I have a Dataframe with 2 Columns like that: [phrase] [category] So every phrase has a specific category. What Im trying to do is to iterate through the Dataframe and count all words for a specific category. So for Example lets say the category is news. I want find all the Phrases with the category news and count the words which are used in total.

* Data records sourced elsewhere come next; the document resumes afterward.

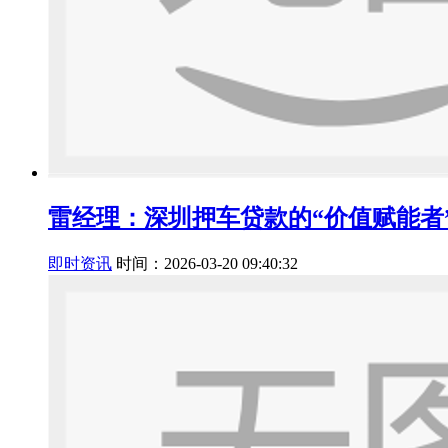
雷经理：深圳押车贷款的“价值赋能者
即时资讯
时间：2026-03-20 09:40:32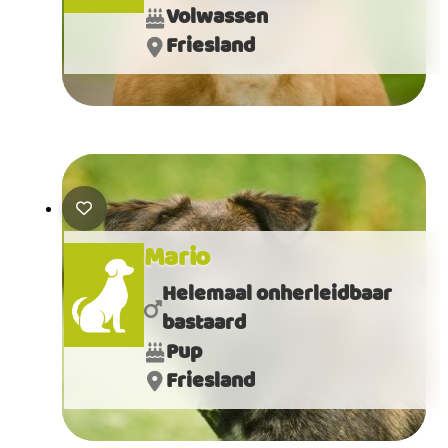
Volwassen
Friesland
Mario
Helemaal onherleidbaar
bastaard
Pup
Friesland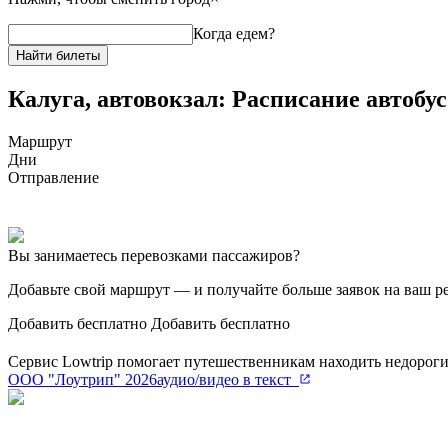
Когда едем?
Найти билеты
Калуга, автовокзал: Расписание автобус
Маршрут
Дни
Отправление
Вы занимаетесь перевозками пассажиров?
Добавьте свой маршрут
— и получайте больше заявок на ваш ре
Добавить бесплатно
Добавить бесплатно
Сервис Lowtrip помогает путешественникам находить недороги
ООО "Лоутрип" 2026
аудио/видео в текст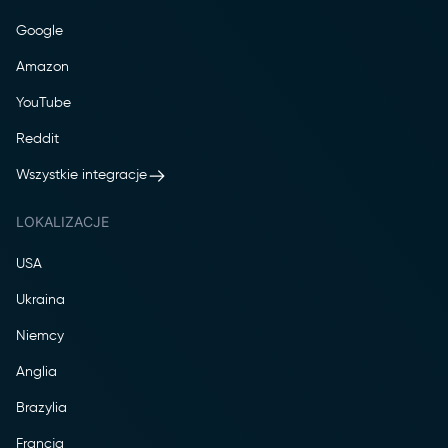
Google
Amazon
YouTube
Reddit
Wszystkie integracje
LOKALIZACJE
USA
Ukraina
Niemcy
Anglia
Brazylia
Francja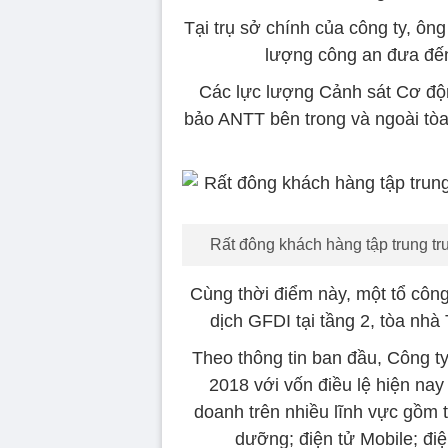
Tại trụ sở chính của công ty, 
lượng công an đưa đến
Các lực lượng Cảnh sát Cơ độ
bảo ANTT bên trong và ngoài tòa 
Rất đông khách hàng tập trung t
Cùng thời điểm này, một tổ côn
dịch GFDI tại tầng 2, tòa nh
Theo thông tin ban đầu, Công 
2018 với vốn điều lệ hiện nay
doanh trên nhiều lĩnh vực gồm t
dưỡng; điện tử Mobile; đ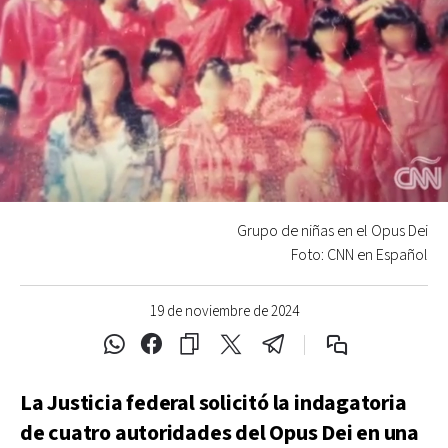
Grupo de niñas en el Opus Dei
Foto: CNN en Español
19 de noviembre de 2024
La Justicia federal solicitó la indagatoria
de cuatro autoridades del Opus Dei en una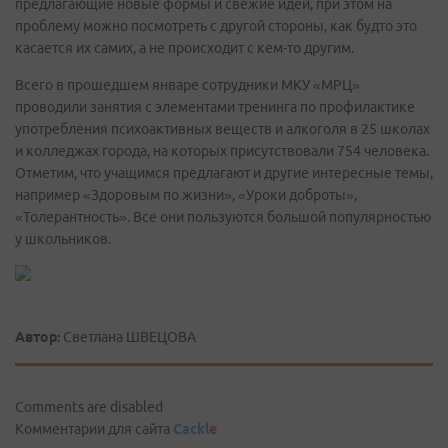
предлагающие новые формы и свежие идеи, при этом на
проблему можно посмотреть с другой стороны, как будто это
касается их самих, а не происходит с кем-то другим.
Всего в прошедшем январе сотрудники МКУ «МРЦ»
проводили занятия с элементами тренинга по профилактике
употребления психоактивных веществ и алкоголя в 25 школах
и колледжах города, на которых присутствовали 754 человека.
Отметим, что учащимся предлагают и другие интересные темы,
например «Здоровым по жизни», «Уроки доброты»,
«Толерантность». Все они пользуются большой популярностью
у школьников.
Автор:
Светлана ШВЕЦОВА
Comments are disabled
Комментарии для сайта
Cackl
e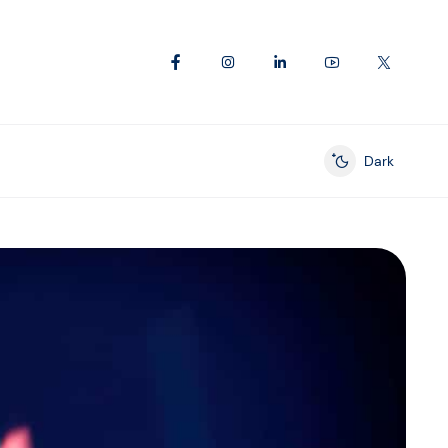
Dark
Enable dark mod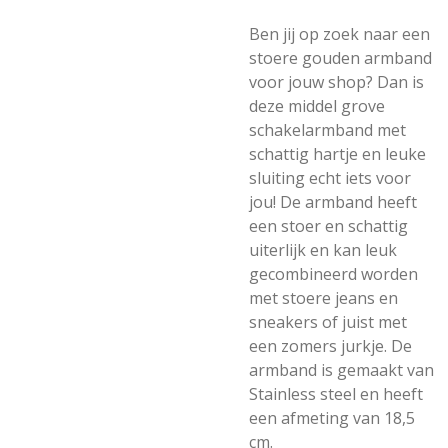
Ben jij op zoek naar een
stoere gouden armband
voor jouw shop? Dan is
deze middel grove
schakelarmband met
schattig hartje en leuke
sluiting echt iets voor
jou! De armband heeft
een stoer en schattig
uiterlijk en kan leuk
gecombineerd worden
met stoere jeans en
sneakers of juist met
een zomers jurkje. De
armband is gemaakt van
Stainless steel en heeft
een afmeting van 18,5
cm.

I hope somebody can help me. Im using Python and Pandas.
Thanks
CodePudding user response:
you could do:
import pandas as pd
df = pd.DataFrame({
"Phrases":["Hello, how are you!","I am Good!","Do you want to come over?"],
"Category":["Question","Answer","Question"]
})
l = {}
for phrase,category in zip(df["Phrases"],df["Category"]):
try:
l[category].append(phrase)
except:
l[category] = [phrase]
print(l)
out:
{'Question': ['Hello, how are you!', 'Do you want to come over?'], 'Answer': ['I am Good!']}
CodePudding user response:
I believe you can just use the groupby function. For instance:
out = df.groupby('category').count()
As an example:
import pandas as pd
df = pd.DataFrame({'phrase': ["basketball", "football", "tennis", "bread", "honey", "nbc", "cnn", "fox", "bloomberg"],
'category': ["sports", "sports", "sports", "food", "food", "news", "news", "news", "news"]})
out = df.groupby('category').count()
print(out)
Output:
phrase
category
food 2
news 4
sports 3